Ипат негромко сказал Ульяше:
— А я ухожу с хутора.
— Далече? — спросила она, продолжая грызть (тыквенное семя.
— На канал.
Ульяша живо вскинула на него глаза; нижнюю толстоватую губу ее, не слетая, облепляла шелуха.
— С чего это, иль на хуторе стало плохо? А мы уж тебя за старательность наметили подучить кочегаром на молотилку, после и машинистом бы стал.
Он ответил не сразу, перебирая пальцами бахрому своего вязаного шарфа:
— Сумно мне как-то в Буграх и к тому же родитель: дух от них идет дюже залежалый. Отпрошусь я в колхозе и пойду в отходники, погляжу, где какие города ставят, что люди на всем белом свете делают. Заступлю до строителей на Волгу-Дон, буду жить с рабочими. Они народ правильный и назад на старинку не оглядываются, с ними и я стану покрепче. Сестренку вот жалко покидать… да я ее потом выпишу.
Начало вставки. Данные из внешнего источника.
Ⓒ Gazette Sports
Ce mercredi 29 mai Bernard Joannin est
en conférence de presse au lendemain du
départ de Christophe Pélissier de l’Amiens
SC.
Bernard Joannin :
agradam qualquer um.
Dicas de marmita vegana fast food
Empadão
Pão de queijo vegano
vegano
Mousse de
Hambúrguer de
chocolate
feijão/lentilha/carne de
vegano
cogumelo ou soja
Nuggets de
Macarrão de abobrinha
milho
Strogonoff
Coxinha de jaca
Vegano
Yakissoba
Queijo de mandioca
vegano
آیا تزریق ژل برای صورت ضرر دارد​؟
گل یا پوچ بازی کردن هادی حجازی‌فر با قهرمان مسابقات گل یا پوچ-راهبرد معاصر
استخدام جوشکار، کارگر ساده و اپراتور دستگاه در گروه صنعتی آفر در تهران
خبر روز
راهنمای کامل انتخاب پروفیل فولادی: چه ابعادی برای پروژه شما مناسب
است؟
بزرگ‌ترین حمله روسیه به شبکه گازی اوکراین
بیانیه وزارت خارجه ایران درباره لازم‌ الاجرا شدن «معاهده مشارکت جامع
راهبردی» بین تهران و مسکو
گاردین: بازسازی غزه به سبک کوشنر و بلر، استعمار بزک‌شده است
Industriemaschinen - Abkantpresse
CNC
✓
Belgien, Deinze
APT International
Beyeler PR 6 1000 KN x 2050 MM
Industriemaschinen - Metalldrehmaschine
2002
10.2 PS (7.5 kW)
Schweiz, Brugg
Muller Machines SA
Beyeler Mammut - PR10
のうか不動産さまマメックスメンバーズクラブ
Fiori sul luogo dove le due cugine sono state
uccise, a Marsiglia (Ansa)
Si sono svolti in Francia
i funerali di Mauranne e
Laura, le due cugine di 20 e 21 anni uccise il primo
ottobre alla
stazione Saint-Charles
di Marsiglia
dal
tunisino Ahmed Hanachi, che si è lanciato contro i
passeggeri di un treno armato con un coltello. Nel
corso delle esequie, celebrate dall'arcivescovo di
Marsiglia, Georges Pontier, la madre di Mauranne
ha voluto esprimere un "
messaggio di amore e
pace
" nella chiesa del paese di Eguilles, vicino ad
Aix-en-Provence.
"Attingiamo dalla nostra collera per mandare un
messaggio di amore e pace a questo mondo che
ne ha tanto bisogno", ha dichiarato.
Есть на хуторе еще одна особа, только ей до меня дела нету…
Секретарь Совета ему ничего не ответила.
Дня два спустя Ипат, не простясь с отцом, покидал хутор. Евдоким Семеныч по наряду был с подводой на Манычстрое. Домой он теперь заглядывал редко, на сына бросал исподлобья пронзительные бирючьи взгляды, но против обыкновения не ругал и лишь тяжело сопел: видно, боялся, что донесет на него в районную милицию.
По тихой улице, завороженной светом тающего, закатного месяца, мимо плетней, облепленных снегом, Ипат вышел за околицу. Он был в тулупе, туго подпоясанном кушаком, на руках его белели варежки из овечьей шерсти, за плечами подрагивала торба, а в ней лежало белье, новая фуражка с красным околышем, мыльница с деньгами и паспортом. На косогоре показался ветряк с растопыренными крыльями, в крайнем дворе сонно закричал кочет. За скирдом соломы развернулась степь с торчащим, махрастым краснобыльником, в лицо подул ровный, сухой поземок. Ипат остановился, оглянулся в последний раз на хутор, тонувший в предутренней мгле. Повернулся и твердо зашагал по сыпучему нетронутому снегу, оставляя глубокие следы сапог, подбитых гвоздями.